The $replace parameter of the Match() function can now pick up the image URL as $1.

There are some small improvements to be made:

If the tag is from an HTML document, letter case doesn't matter in tags, so we should not nail down the tag name to lower-case letters.
If the tag is from an XHTML document, the closing delimiter will be />, not >. In most cases, we don't know whether the tag is in a HTML or XHTML document, so we simply allow both variants.
If we want to re-emit the HTML tag, with all attributes except the href passed through unchanged, we need to capture the attribute sequences before and after the href.
We want to allow valueless attributes at the end. (As said above, we don't care about an href attribute without a value.
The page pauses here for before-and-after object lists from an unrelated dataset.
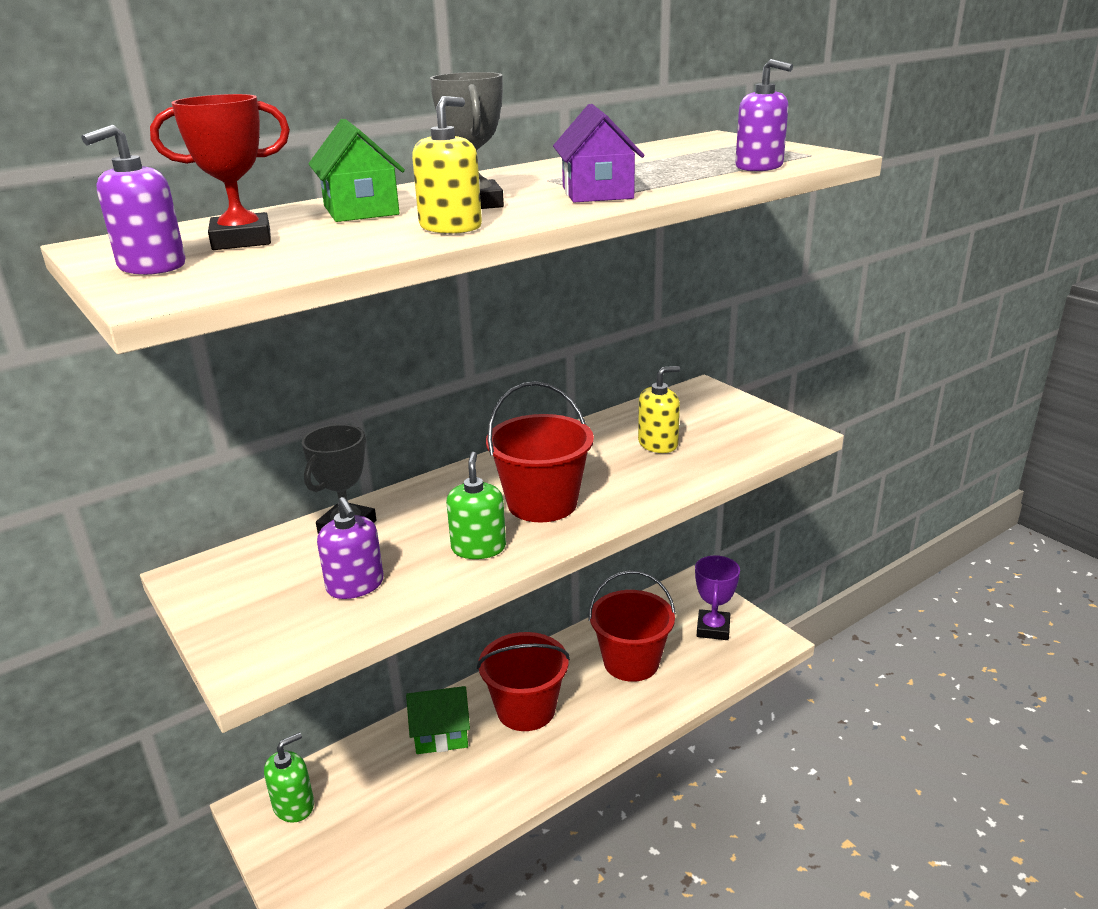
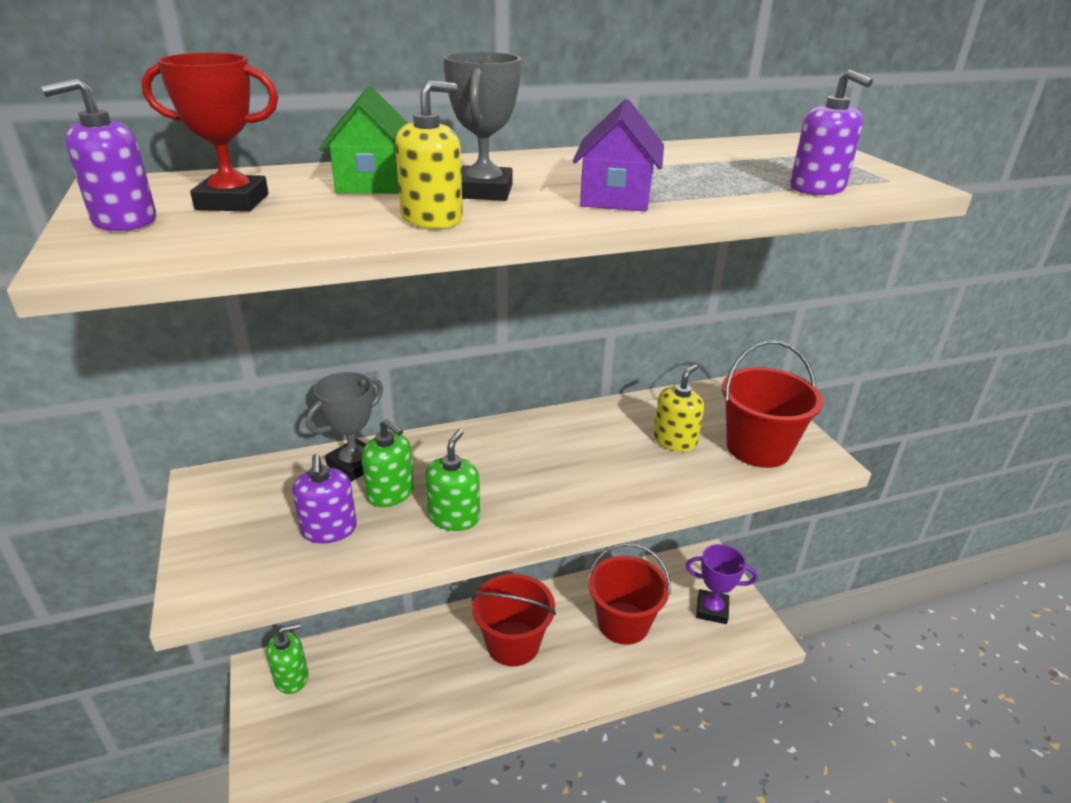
camera: 15 degrees right, 5 degrees up
green house [406,686,470,754] -> none
red bucket [486,381,594,522] -> red bucket moved to [722,340,823,468]
yellow soap dispenser [638,366,680,453] -> yellow soap dispenser turned 45 degrees counterclockwise [653,364,704,452]
purple trophy [695,555,740,640] -> purple trophy turned 75 degrees clockwise [686,544,757,624]
none -> green soap dispenser [361,419,414,507]

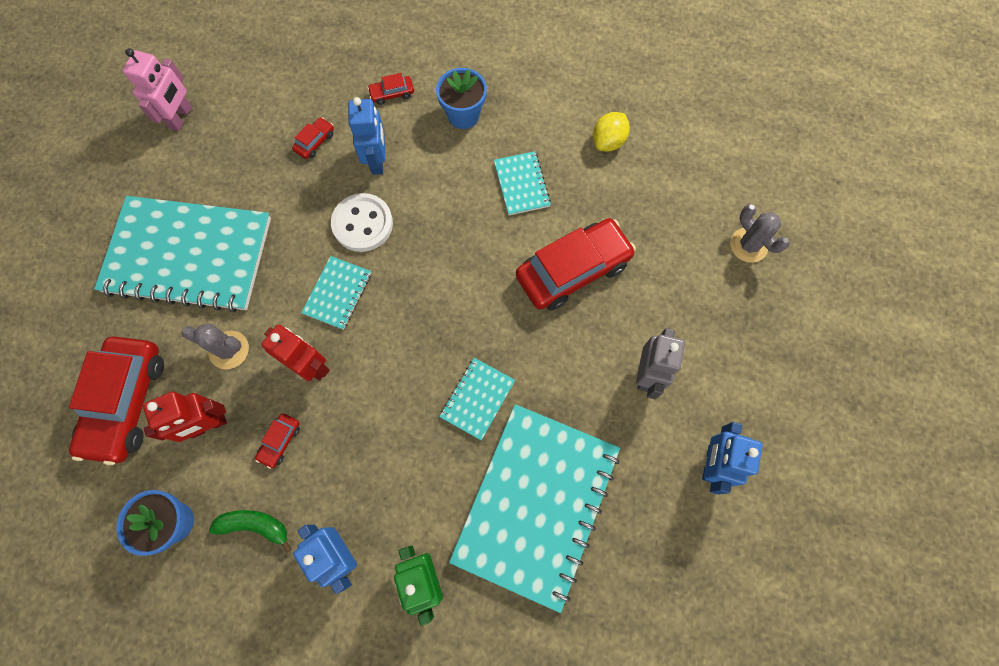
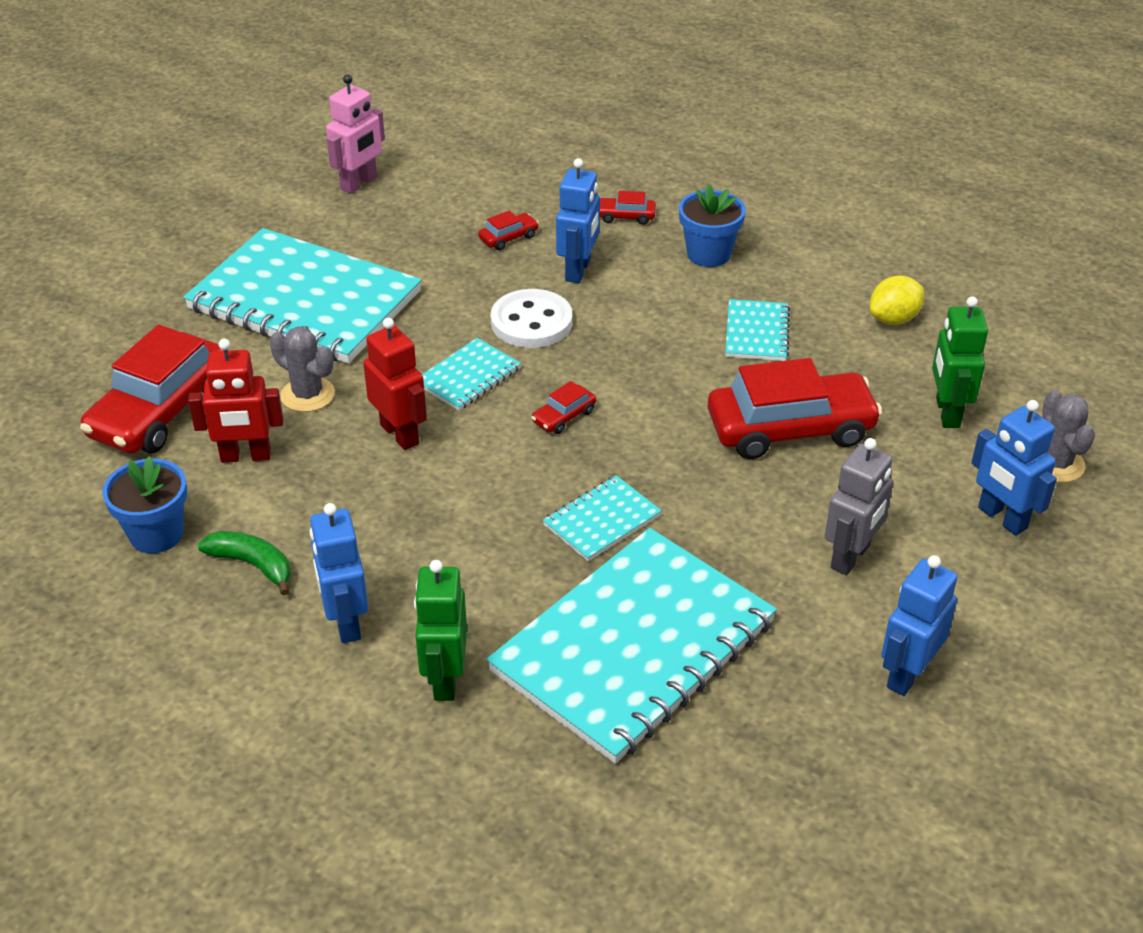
camera: 20 degrees right, 30 degrees down
red car [255,413,300,469] -> red car moved to [531,381,596,434]
none -> green robot [932,296,988,428]
none -> blue robot [971,400,1057,536]

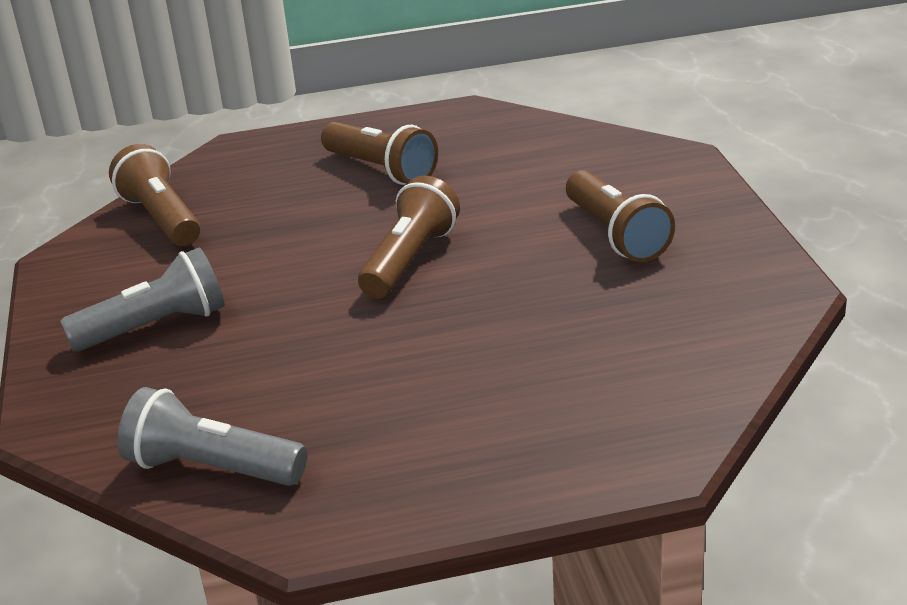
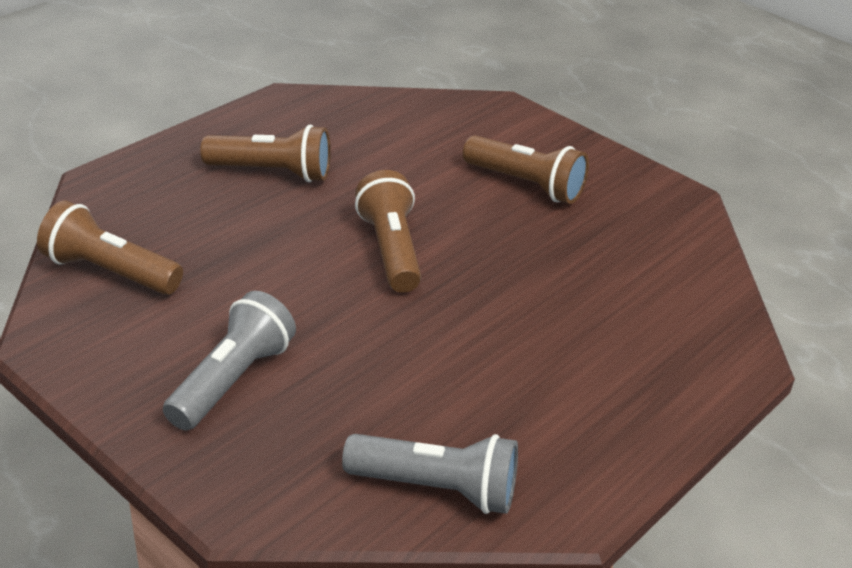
camera: 40 degrees left, 5 degrees up
grey flashlight [118,387,307,486] -> grey flashlight turned 150 degrees counterclockwise [342,434,518,514]

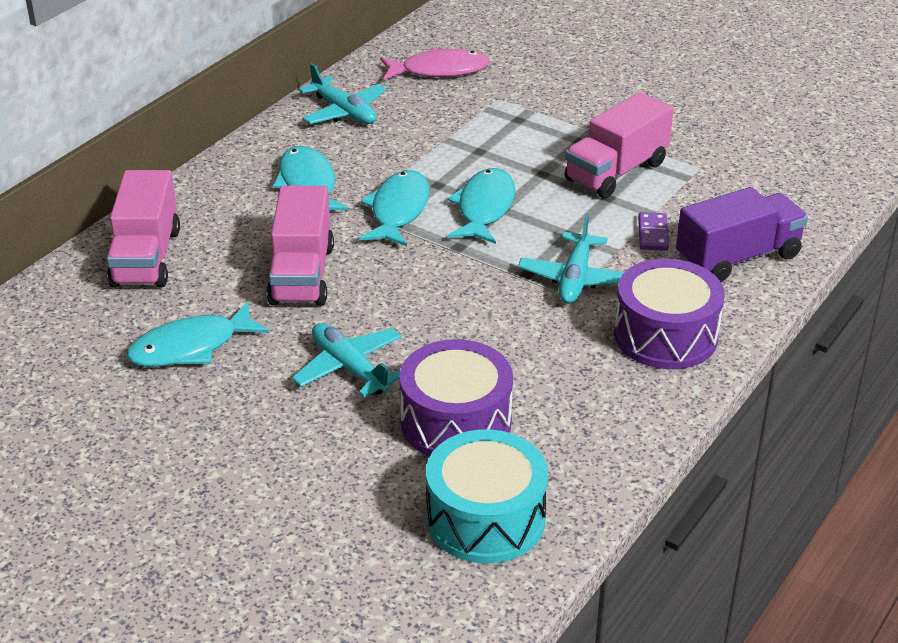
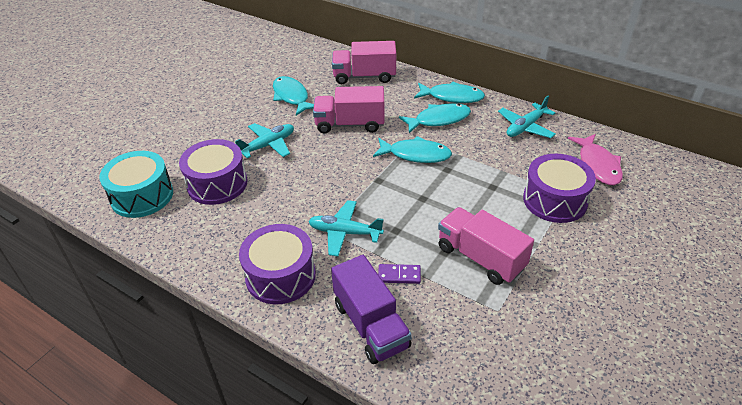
camera: 90 degrees right, 5 degrees up
turquoise fish [447,168,515,244] -> turquoise fish moved to [414,82,485,103]
none -> purple drum [523,154,596,223]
For href, being valueless wouldn't make sense - it would be equivalent to href=href, which isn't very likely to be useful.)

These changes give:

  <[iI][mM][gG]((?\s+[a-zA-Z]+\s*=\s*(?"[^"]*"|'[^']'|\S+))*?)
  \s+href\s*=\s*("[^"]*"|'[^']'|\S+)
  ((?\s+[a-zA-Z]+\s*=\s*(?"[^"]*"|'[^']'|\S+))*?(?\s+[a-zA-Z]+)*\s*/?)>

Now the $replace expression has three values to play with:

$1 - the attributes that came before href.
$2 - the value of the href attribute.
$3 - the attributes that came after href, up to and including the closing / if it was present.

Note that we can do away with that [iI][mM][gG] and [a-zA-Z] stuff if we can add a /i modifier to the end of the regular expression in PHP. However, if we wish to do some letter case dependent matching within the tags, this isn't possible, so the above example makes all uppercase/lowercase distinction explicit.

HTML comments

Warning: The regular expressions in this section are untested.

This one is simple: a <!--, anything that's not an end-of-comment delimiter, a --, optionally spaces, and a >, giving us:

 <!--(.*?)--\s>